Work item =>
In the records below, find each line with "SEORL" and copy it.

(Saved data entries)
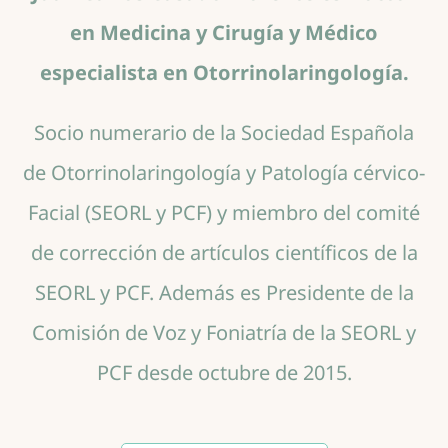
en Medicina y Cirugía y Médico
especialista en Otorrinolaringología.
Socio numerario de la Sociedad Española
de Otorrinolaringología y Patología cérvico-
Facial (SEORL y PCF) y miembro del comité
de corrección de artículos científicos de la
SEORL y PCF. Además es Presidente de la
Comisión de Voz y Foniatría de la SEORL y
PCF desde octubre de 2015.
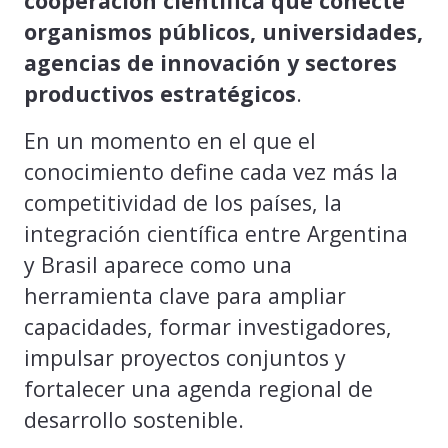
cooperación científica que conecte
organismos públicos, universidades,
agencias de innovación y sectores
productivos estratégicos
.
En un momento en el que el
conocimiento define cada vez más la
competitividad de los países, la
integración científica entre Argentina
y Brasil aparece como una
herramienta clave para ampliar
capacidades, formar investigadores,
impulsar proyectos conjuntos y
fortalecer una agenda regional de
desarrollo sostenible.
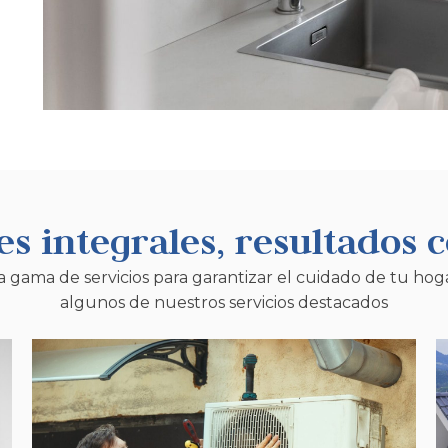
es integrales, resultados c
gama de servicios para garantizar el cuidado de tu hoga
algunos de nuestros servicios destacados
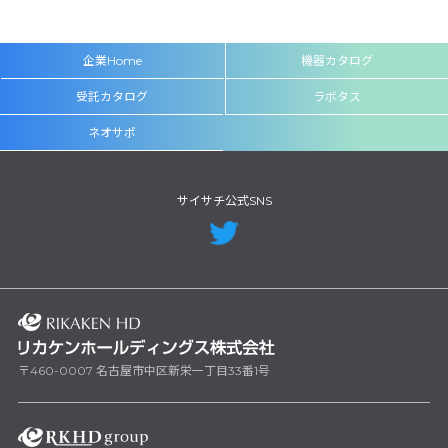
企業Home
機器カタログ
受託カタログ
ラボタス
ネオサポ
サイサチ公式SNS
〒460-0007 名古屋市中区新栄一丁目33番1号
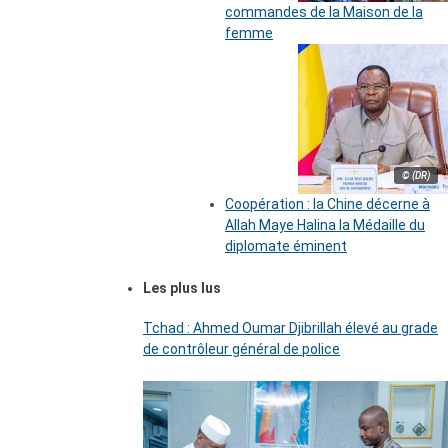
commandes de la Maison de la
femme
© (DR)
Coopération : la Chine décerne à
Allah Maye Halina la Médaille du
diplomate éminent
Les plus lus
Tchad : Ahmed Oumar Djibrillah élevé au grade
de contrôleur général de police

Result of this task =>
Facial (SEORL y PCF) y miembro del comité
SEORL y PCF. Además es Presidente de la
Comisión de Voz y Foniatría de la SEORL y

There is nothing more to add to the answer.